How to run Docker containers on Mufasa is explained in User Jobs. There is also a page of this wiki dedicated to the preparation of Docker containers.

The SLURM job scheduling system

262px-Slurm logo.png

Mufasa uses SLURM (Slurm Workload Manager, formerly known as Simple Linux Utility for Resource Management) to manage shared access to its resources.

Users of Mufasa must use SLURM to run and manage all processing-heavy jobs they run on the machine. It is possible for users to run jobs without using SLURM; however, running jobs run this way is only intended for “housekeeping” activities and only provides access to a small subset of Mufasa's resources. For instance, jobs run outside SLURM cannot access the GPUs, can only use a few processor cores, can only access a small portion of RAM. Using SLURM is therefore necessary for any resource-intensive job.
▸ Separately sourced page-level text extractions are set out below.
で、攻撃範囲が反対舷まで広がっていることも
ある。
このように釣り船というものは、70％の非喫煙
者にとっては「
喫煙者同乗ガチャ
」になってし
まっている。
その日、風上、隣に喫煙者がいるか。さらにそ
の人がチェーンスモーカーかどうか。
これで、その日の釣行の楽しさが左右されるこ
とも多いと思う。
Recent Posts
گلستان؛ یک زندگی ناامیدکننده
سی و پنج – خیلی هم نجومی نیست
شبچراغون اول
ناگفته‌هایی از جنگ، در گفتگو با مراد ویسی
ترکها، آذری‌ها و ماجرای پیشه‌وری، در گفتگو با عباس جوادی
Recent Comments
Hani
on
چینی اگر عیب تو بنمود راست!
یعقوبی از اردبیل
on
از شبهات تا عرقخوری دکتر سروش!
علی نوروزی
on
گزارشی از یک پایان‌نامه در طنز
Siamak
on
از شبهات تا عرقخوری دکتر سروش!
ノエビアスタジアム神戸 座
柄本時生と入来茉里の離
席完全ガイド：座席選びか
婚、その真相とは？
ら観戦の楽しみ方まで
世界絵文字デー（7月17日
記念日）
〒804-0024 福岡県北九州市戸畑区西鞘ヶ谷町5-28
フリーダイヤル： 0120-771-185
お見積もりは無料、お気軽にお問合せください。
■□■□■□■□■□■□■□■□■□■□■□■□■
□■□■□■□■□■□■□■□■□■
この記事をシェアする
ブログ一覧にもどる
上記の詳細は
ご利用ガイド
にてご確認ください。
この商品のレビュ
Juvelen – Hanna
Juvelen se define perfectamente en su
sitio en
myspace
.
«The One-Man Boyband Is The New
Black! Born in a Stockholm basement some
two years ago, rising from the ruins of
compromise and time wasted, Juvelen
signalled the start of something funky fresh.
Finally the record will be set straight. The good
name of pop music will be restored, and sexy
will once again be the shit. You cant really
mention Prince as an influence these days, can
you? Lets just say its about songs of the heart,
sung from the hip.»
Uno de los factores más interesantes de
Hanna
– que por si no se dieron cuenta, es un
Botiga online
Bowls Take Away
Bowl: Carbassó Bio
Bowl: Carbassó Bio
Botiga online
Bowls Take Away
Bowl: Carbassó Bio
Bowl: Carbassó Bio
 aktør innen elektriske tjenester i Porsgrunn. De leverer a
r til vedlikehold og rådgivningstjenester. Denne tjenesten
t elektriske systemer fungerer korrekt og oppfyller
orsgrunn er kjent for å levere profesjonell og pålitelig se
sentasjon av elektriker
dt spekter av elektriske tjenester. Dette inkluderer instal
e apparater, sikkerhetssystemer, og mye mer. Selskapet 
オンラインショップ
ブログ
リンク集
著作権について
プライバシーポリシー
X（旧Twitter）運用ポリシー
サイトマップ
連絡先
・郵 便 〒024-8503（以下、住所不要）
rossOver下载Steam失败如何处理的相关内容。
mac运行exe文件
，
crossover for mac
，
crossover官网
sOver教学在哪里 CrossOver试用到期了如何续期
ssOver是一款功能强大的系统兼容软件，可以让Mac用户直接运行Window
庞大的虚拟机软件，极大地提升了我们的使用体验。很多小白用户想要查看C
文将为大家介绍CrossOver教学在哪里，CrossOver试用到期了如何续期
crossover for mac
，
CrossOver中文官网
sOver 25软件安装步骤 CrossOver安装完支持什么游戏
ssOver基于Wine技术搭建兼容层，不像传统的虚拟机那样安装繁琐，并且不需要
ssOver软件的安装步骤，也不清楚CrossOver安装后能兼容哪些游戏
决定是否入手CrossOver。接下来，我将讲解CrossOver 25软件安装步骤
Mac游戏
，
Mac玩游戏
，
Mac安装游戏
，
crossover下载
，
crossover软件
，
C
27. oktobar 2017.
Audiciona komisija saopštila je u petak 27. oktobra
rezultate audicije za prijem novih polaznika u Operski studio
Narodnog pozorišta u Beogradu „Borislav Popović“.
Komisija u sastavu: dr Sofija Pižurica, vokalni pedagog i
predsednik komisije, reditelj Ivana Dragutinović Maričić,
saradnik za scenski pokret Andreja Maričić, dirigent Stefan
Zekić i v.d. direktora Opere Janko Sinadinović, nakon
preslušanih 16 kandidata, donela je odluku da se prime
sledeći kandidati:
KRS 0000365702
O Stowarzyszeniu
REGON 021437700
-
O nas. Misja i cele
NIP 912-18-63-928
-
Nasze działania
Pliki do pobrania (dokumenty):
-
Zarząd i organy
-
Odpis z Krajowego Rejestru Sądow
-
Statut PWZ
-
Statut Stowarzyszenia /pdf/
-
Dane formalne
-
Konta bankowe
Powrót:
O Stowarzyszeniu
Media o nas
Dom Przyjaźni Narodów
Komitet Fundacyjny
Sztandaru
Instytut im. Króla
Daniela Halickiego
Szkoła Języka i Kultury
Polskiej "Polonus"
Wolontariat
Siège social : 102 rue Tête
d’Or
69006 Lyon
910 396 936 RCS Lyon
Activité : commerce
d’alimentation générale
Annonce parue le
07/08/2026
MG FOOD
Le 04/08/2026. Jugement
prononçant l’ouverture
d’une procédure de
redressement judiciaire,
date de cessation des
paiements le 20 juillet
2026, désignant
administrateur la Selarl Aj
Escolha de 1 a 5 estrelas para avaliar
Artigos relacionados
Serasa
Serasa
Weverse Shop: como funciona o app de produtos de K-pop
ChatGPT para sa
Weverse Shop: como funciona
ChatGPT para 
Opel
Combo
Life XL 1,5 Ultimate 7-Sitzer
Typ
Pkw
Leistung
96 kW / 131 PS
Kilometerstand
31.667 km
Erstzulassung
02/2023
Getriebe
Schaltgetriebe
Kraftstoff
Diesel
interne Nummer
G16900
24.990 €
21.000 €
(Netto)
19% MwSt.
From SLURM's documentation:

Slurm is an open source, fault-tolerant, and highly scalable cluster management and job scheduling system for large and small Linux clusters. Slurm has three key functions. First, it allocates exclusive and/or non-exclusive access to resources (compute nodes) to users for some duration of time so they can perform work. Second, it provides a framework for starting, executing, and monitoring work (normally a parallel job) on the set of allocated nodes. Finally, it arbitrates contention for resources by managing a queue of pending work.

The use of a job scheduling system such as SLURM ensures that Mufasa's resources are exploited in an efficient way. The fact that a schedule exists means that usually a job does not get immediately executed as soon as it is launched: instead, the job gets queued and will be executed as soon as possible, according to the availability of resources in the machine.

Useful references for SLURM users are the collected man pages and the command overview.

SLURM is capable of managing complex computing systems composed of multiple clusters (i.e. sets) of machines, each comprising one node (i.e. machine) or more. The case of Mufasa is the simplest of all: Mufasa is the single node (called gn01) of a SLURM computing cluster composed of that single machine.

In order to let SLURM schedule job execution, before launching a job a user must specify what resources (such as RAM, processor cores, GPUs, ...) it requires. In managing process queues, SLURM considers such requirements and matches them with available resources. As a consequence, resource-heavy jobs generally take longer before thet get executed, while less demanding jobs are usually put into execution quickly. Processes that -while they are running- try to use more resources than they requested at launch time get killed by SLURM.

All in all, the take-away message is: consider carefully how much of each resource to ask for your job.

In User Jobs it will be explained how the process of requesting resources is greatly simplified by making use of process queues with predefined resource allocations called partitions.